If you do something similar to the first $2000$ seeds in R for the default runif you get an average of $10^5 - 1.169$ unique values, which is close to the calculated expectation. Only $30.8\%$ of these seed produce no duplicates from the sample of $10^5$
Sample $10^6$ times and you would expect the issue to be about a hundred times worse and indeed average number of unique values for the first $2000$ seeds is $10^6 - 116.602$ and none of these seeds failed to produce duplicates 
There is another way of reducing the likelihood of overlaps while still having a uniform distribution: try pnorm(rnorm(n)) 
  set.seed(123)
  n = 10^8
  x = runif(n) 
  length(unique(x))
  # 98845390
  y = pnorm(rnorm(n))
  length(unique(y))
  # 100000000

A: There are two problems here.  The first has been well-covered in the other answers, to wit: why do duplicates show up for certain configurations of the input arguments. 

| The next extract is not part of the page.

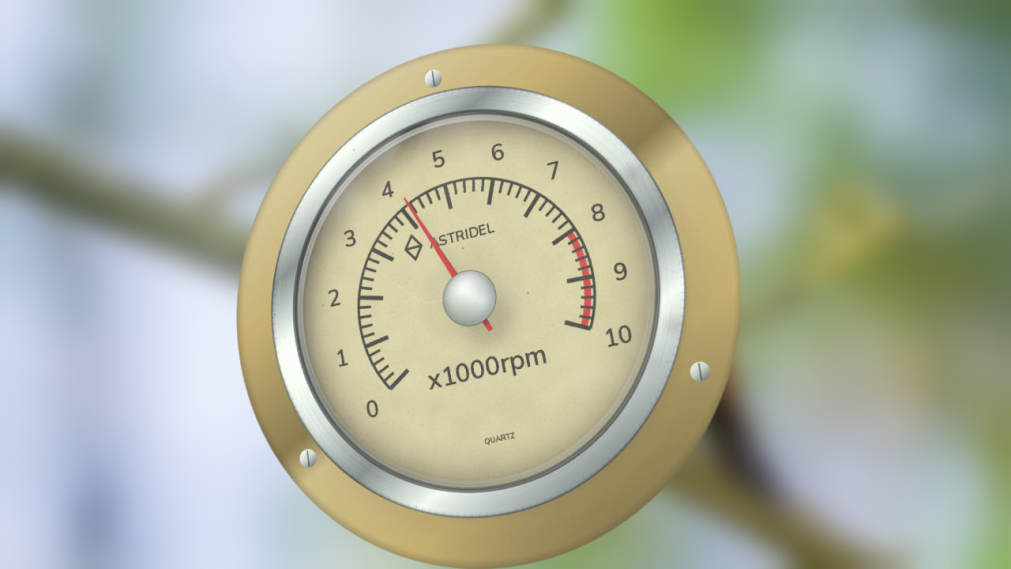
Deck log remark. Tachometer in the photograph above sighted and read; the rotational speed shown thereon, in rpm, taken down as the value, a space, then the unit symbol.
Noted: 4200 rpm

The other is very important: There is a big difference between "random with replacement" and " random permutation of a known set. "   Mathematically,  it's completely valid for random integer sequence to contain, e.g.,  6,6,6,6,6 .  Most PRNGs fail to do a complete "replacement" in their algorithm, so what we end up with is much closer to (but not exactly, as the example in the posted question  shows) a random permutation of the set of values.  In fact, since most PRNGs generate the next value based on the current (and possible a few previous) value, they are almost Markov processes.  We call them "random" because we agree that an outside observer cannot determine the generator algorithm, so the next number to show up is unpredictable to that observer. 
Consider, then,  the difference between  runif  and  sample , where the latter has an argument explicitly directing whether to select with or without replacement.